A new embassy in Goma means Uganda will have two missions in the Democratic Republic of Congo – the other being in Kishasha. This won’t be the first time the country is having two missions in a single country. In Kenya, Uganda has missions both in Mombasa and Nairobi.
An official at the ministry of foreign affairs told us that the new missions are expected “not just to cement Uganda’s relations [with the respective countries] but also push the country’s trade interests.”
In October, President Museveni met the Cuban vice president and said Uganda planned to reopen its embassy in the capital, Havana.
“We shall be happy to open our embassy in Cuba. We had one but we retreated. We should go back to Cuba,” Museveni is quoted in a State House statement.

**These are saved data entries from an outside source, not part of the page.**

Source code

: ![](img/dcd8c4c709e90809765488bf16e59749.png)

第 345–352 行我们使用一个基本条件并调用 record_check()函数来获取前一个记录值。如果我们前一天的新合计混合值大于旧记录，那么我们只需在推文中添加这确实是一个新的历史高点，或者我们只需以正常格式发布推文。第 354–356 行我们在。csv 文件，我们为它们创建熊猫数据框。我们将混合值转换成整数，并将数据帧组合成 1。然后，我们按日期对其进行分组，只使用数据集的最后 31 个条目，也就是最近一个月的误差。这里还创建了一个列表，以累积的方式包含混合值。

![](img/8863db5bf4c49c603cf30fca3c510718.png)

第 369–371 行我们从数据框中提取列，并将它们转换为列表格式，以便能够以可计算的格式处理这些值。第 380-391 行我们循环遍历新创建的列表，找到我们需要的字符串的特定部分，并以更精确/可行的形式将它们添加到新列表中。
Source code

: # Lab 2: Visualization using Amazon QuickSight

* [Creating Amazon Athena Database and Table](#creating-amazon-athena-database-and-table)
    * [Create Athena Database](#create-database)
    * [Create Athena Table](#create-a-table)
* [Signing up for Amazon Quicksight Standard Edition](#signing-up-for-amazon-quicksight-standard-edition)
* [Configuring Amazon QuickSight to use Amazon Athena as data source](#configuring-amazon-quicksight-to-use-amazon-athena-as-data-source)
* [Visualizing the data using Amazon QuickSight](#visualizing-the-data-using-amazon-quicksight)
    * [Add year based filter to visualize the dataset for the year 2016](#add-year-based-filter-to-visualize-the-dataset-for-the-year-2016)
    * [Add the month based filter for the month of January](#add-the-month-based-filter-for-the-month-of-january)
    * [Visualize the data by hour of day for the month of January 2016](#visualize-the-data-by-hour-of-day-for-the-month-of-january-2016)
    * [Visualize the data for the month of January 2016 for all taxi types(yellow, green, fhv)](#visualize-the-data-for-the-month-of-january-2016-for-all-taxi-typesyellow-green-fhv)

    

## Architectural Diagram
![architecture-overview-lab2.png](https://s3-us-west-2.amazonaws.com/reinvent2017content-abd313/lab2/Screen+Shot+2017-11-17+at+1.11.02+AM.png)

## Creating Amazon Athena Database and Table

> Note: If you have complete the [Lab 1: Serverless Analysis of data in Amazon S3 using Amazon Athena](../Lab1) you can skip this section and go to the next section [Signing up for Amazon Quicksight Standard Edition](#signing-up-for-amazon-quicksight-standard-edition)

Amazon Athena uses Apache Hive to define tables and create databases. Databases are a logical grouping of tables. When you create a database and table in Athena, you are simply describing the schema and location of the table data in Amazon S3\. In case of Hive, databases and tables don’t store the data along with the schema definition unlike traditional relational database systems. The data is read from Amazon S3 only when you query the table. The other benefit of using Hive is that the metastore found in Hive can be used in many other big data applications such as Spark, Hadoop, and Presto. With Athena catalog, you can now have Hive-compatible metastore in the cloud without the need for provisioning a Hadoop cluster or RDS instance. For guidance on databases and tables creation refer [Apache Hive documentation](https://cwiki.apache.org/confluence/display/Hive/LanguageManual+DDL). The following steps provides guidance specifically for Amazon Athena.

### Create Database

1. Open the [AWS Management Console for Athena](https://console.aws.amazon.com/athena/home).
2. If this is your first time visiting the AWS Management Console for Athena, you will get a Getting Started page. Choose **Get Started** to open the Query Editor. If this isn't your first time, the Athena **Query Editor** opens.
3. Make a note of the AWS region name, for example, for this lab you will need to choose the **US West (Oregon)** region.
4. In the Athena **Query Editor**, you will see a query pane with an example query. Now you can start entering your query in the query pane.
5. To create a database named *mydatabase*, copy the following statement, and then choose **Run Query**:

A South Korean firm, SK Engineering, was one of those shortlisted to build Uganda’s oil refinery before the contract was awarded to a Russian consortium, RT Global Resources, which later pulled out. Having a mission in the Korean republic could be key to scout investors for the country. The impeached South Korean president Park Geun-hye visited Uganda in May 2016, before her impeachment late last year.
Currently, Uganda does not trade a lot with South Korea. Figures from the Bank of Uganda show that Uganda exported goods only worth $160,000 to the Korean republic while imports were worth $37m.

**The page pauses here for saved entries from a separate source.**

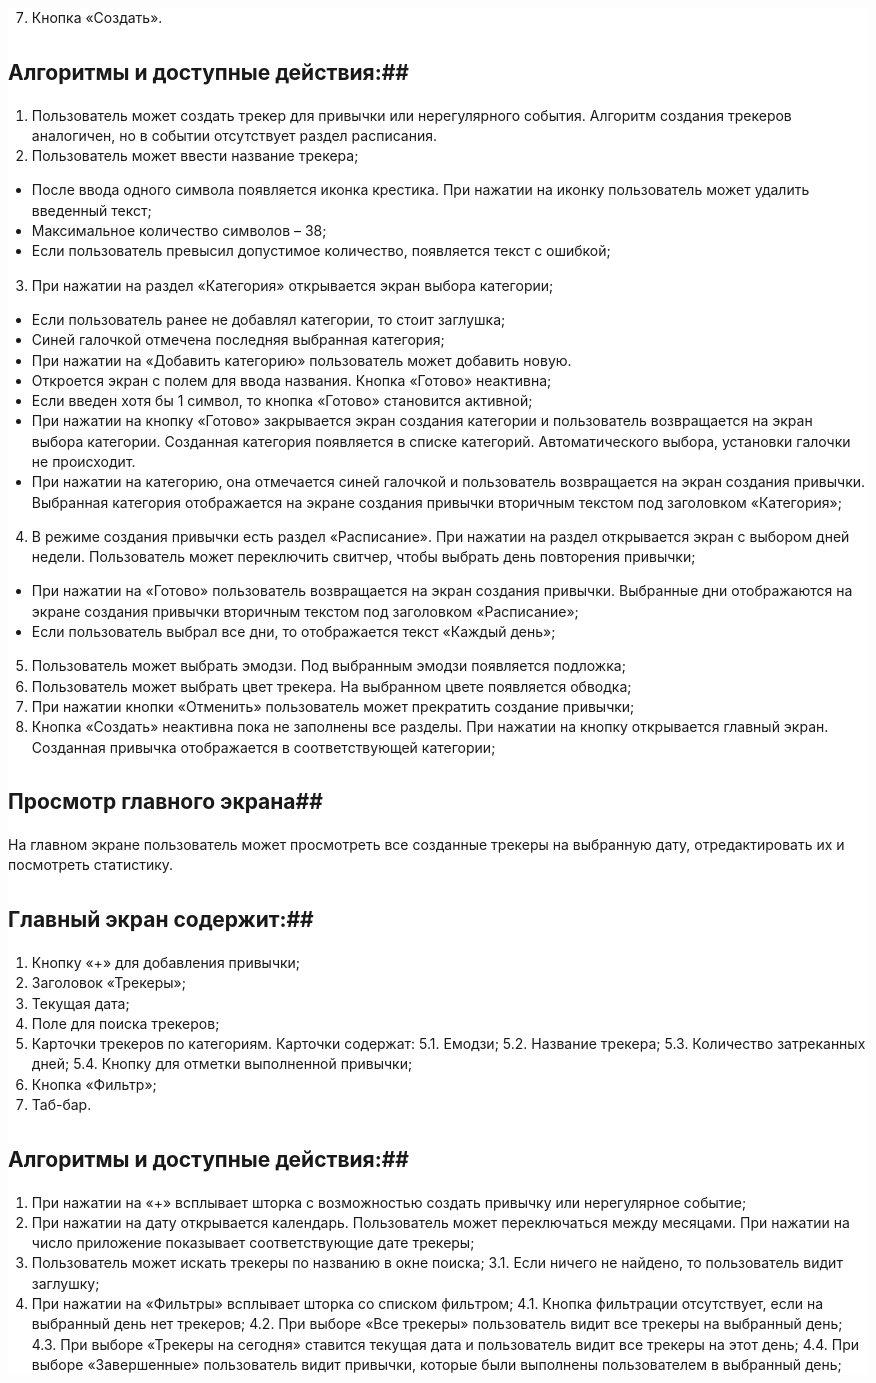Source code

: 7. Кнопка «Создать».
## **Алгоритмы и доступные действия:**##
1. Пользователь может создать трекер для привычки или нерегулярного события. Алгоритм создания трекеров аналогичен, но в событии отсутствует раздел расписания.
2. Пользователь может ввести название трекера;
- После ввода одного символа появляется иконка крестика. При нажатии на иконку пользователь может удалить введенный текст;
- Максимальное количество символов – 38;
- Если пользователь превысил допустимое количество, появляется текст с ошибкой;
3. При нажатии на раздел «Категория» открывается экран выбора категории;
- Если пользователь ранее не добавлял категории, то стоит заглушка;
- Синей галочкой отмечена последняя выбранная категория;
- При нажатии на «Добавить категорию» пользователь может добавить новую.
- Откроется экран с полем для ввода названия. Кнопка «Готово» неактивна;
- Если введен хотя бы 1 символ, то кнопка «Готово» становится активной;
- При нажатии на кнопку «Готово» закрывается экран создания категории и пользователь возвращается на экран выбора категории. Созданная категория появляется в списке категорий. Автоматического выбора, установки галочки не происходит.
- При нажатии на категорию, она отмечается синей галочкой и пользователь возвращается на экран создания привычки. Выбранная категория отображается на экране создания привычки вторичным текстом под заголовком «Категория»;
4. В режиме создания привычки есть раздел «Расписание». При нажатии на раздел открывается экран с выбором дней недели. Пользователь может переключить свитчер, чтобы выбрать день повторения привычки;
- При нажатии на «Готово» пользователь возвращается на экран создания привычки. Выбранные дни отображаются на экране создания привычки вторичным текстом под заголовком «Расписание»;
- Если пользователь выбрал все дни, то отображается текст «Каждый день»;
5. Пользователь может выбрать эмодзи. Под выбранным эмодзи появляется подложка;
6. Пользователь может выбрать цвет трекера. На выбранном цвете появляется обводка;
7. При нажатии кнопки «Отменить» пользователь может прекратить создание привычки;
8. Кнопка «Создать» неактивна пока не заполнены все разделы. При нажатии на кнопку открывается главный экран. Созданная привычка отображается в соответствующей категории;

## **Просмотр главного экрана**##
На главном экране пользователь может просмотреть все созданные трекеры на выбранную дату, отредактировать их и посмотреть статистику.
## **Главный экран содержит:**##
1. Кнопку «+» для добавления привычки;
2. Заголовок «Трекеры»;
3. Текущая дата;
4. Поле для поиска трекеров;
5. Карточки трекеров по категориям. Карточки содержат:
5.1. Емодзи;
5.2. Название трекера;
5.3. Количество затреканных дней;
5.4. Кнопку для отметки выполненной привычки;
6. Кнопка «Фильтр»;
7. Таб-бар.
## **Алгоритмы и доступные действия:**##
1. При нажатии на «+» всплывает шторка с возможностью создать привычку или нерегулярное событие;
2. При нажатии на дату открывается календарь. Пользователь может переключаться между месяцами. При нажатии на число приложение показывает соответствующие дате трекеры;
3. Пользователь может искать трекеры по названию в окне поиска;
3.1. Если ничего не найдено, то пользователь видит заглушку;
4. При нажатии на «Фильтры» всплывает шторка со списком фильтром;
4.1. Кнопка фильтрации отсутствует, если на выбранный день нет трекеров;
4.2. При выборе «Все трекеры» пользователь видит все трекеры на выбранный день;
4.3. При выборе «Трекеры на сегодня» ставится текущая дата и пользователь видит все трекеры на этот день;
4.4. При выборе «Завершенные» пользователь видит привычки, которые были выполнены пользователем в выбранный день;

Having a mission in a foreign country is costly and countries will always measure the sort of gain – economically and politically from having an embassy there.
Apart from DRC – where the country registers a trade surplus, trade between Uganda and the other three countries is tilted in the favour of the latter.
Bank of Uganda figures show that while Uganda imported goods worth $26.8 million from DRC in 2015, its exports to the country were worth $152m in the same year.
In Brazil, Uganda did not export anything in 2015 compared to $7.1m from the South American country. In 2014, Uganda earned $40,000 in exports to Brazil.
There are no figures available for trade with Cuba, but in a State House statement, the Uganda government said the two countries “have supported each other at international forums through the Non-Aligned Movement to defend and protect their strategic political and economic interests and partnership.”
Efforts to reach the ministry of foreign affairs permanent secretary Patrick Mugoya for a comment were futile as his known phone numbers were off.